15 Nisan 2009 Çarşamba

Belki Değil Mutlak

Zihinde kurgulanan hayat başka, gerçeklik bambaşkayken, idea gerçekle hiç mi hiç örtüşmezken "benim doğrum" demek anlamsız, kabul etmek gerek. Yıllardır kafayı sıyırttıran "erdem" safsatasına da pek takılmamalı bundan sonra.

Doğa ve metabolizma her dürttüğünde peşinden gitmeli. Hiç düşünmemeli kedi köpekten ne farkım kalacak diye. Sonradan iş hepten pespayeleşmesin diye duygusal bir kılıf bulunacaktır yaşananlara nasılsa. Ertesi günü, daha ertesi günü hiç mi hiç düşünmemeli illa ki.

Gerek de yok hani örselemeyeyim diye uğraşmaya.

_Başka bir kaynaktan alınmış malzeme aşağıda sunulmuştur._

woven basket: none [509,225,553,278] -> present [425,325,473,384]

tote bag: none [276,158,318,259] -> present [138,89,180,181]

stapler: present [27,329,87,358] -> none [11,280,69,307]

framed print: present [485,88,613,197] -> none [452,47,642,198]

Bir ömür paramparça et önce, sonra bir gece nasıl vakit geçirsem diye düşün, yapacak bir şey bulama, koş avcunda tuzla, halloluyor gidiyor nasılsa.

Geç de olsa doğru yolu buluyor sanki Woryzover!

Sıkıldım, bunaldım, yıldım
demiyorsam, kendime on beş yaş triplerini yakıştıramadığımdan. Direnemiyorum demiyorsam, şimdiye kadar "diren"; takatım yok demiyorsam "ha gayret" dediklerimden utandığımdan. Bunları düşünerek, kendime kıza kıza, böyle bir post yazıyorum şimdi de, bilemiyorum neden.